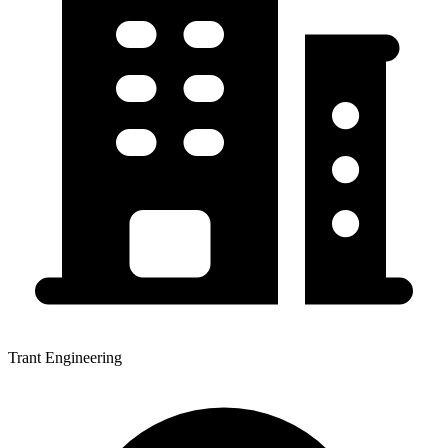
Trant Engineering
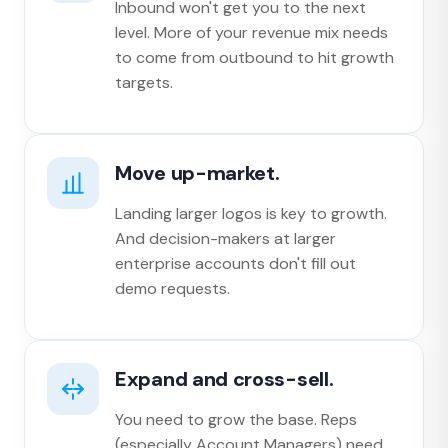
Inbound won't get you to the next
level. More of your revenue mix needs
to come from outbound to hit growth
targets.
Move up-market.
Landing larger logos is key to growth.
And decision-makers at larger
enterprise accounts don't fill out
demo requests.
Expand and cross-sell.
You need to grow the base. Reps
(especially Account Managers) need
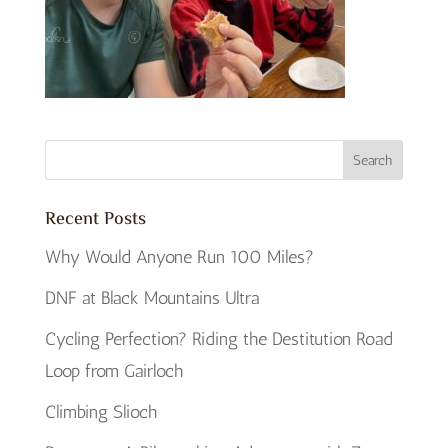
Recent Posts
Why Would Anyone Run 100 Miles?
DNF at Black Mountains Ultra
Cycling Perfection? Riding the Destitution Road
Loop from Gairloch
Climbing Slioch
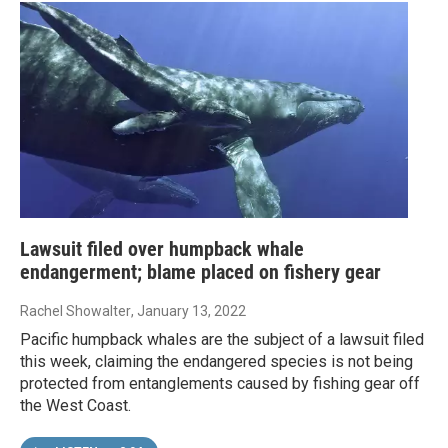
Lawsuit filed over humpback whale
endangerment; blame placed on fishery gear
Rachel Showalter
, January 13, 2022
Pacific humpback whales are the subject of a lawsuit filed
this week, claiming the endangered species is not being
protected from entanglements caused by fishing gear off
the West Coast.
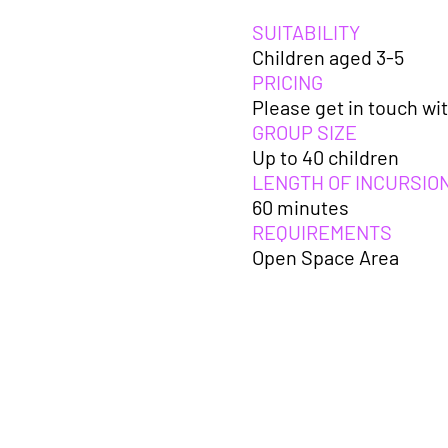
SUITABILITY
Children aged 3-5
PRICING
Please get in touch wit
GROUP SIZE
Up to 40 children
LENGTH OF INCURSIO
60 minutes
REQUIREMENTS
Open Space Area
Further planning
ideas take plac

-.-.-

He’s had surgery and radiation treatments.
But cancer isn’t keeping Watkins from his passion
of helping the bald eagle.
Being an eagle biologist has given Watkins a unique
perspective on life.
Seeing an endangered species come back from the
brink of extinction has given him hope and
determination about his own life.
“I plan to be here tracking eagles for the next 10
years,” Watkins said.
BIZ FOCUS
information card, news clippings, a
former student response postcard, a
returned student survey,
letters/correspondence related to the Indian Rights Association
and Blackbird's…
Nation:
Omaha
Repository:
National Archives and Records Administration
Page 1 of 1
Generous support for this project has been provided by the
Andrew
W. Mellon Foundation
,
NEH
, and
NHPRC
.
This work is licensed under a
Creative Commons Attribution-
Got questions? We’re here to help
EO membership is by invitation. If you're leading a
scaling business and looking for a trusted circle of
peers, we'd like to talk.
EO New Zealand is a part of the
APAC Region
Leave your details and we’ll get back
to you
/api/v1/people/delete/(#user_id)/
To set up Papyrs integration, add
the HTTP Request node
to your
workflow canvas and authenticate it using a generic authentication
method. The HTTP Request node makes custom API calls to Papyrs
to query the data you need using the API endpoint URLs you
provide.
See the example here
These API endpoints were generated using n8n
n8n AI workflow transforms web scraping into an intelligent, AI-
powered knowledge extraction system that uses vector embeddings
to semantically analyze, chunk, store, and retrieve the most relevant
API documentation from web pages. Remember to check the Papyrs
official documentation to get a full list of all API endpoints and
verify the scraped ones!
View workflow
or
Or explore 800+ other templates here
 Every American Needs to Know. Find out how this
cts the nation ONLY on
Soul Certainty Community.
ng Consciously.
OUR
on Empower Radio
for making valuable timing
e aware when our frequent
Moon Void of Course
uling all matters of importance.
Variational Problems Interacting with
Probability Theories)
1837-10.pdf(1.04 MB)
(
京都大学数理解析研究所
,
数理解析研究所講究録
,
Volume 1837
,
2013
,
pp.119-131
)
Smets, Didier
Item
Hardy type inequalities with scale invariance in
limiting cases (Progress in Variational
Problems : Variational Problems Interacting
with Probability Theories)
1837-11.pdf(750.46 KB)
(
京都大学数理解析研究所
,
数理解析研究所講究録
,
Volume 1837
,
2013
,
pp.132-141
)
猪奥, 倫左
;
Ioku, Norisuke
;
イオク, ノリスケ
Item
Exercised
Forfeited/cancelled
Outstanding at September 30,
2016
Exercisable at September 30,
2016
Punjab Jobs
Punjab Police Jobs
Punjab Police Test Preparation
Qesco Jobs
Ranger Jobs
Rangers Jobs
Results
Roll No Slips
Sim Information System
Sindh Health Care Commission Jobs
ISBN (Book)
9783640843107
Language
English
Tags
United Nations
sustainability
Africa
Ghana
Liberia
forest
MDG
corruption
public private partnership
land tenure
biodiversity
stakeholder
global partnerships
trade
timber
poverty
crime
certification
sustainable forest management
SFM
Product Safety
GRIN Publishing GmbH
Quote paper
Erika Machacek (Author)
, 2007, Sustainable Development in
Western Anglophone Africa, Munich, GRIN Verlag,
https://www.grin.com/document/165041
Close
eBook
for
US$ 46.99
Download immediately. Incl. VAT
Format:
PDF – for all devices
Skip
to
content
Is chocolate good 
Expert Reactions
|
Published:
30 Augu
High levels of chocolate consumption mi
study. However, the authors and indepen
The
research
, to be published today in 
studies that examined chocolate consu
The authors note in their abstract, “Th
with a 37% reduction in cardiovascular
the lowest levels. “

-.-.-

# [PROBLEM REQUIREMENTS]
In the listing above, find the line containing "certification" and the line containing "the lowest levels.". Output them and every line between, exactly, and nothing else.

# [ANSWER TO THE EXERCISE]
certification
sustainable forest management
SFM
Product Safety
GRIN Publishing GmbH
Quote paper
Erika Machacek (Author)
, 2007, Sustainable Development in
Western Anglophone Africa, Munich, GRIN Verlag,
https://www.grin.com/document/165041
Close
eBook
for
US$ 46.99
Download immediately. Incl. VAT
Format:
PDF – for all devices
Skip
to
content
Is chocolate good 
Expert Reactions
|
Published:
30 Augu
High levels of chocolate consumption mi
study. However, the authors and indepen
The
research
, to be published today in 
studies that examined chocolate consu
The authors note in their abstract, “Th
with a 37% reduction in cardiovascular
the lowest levels. “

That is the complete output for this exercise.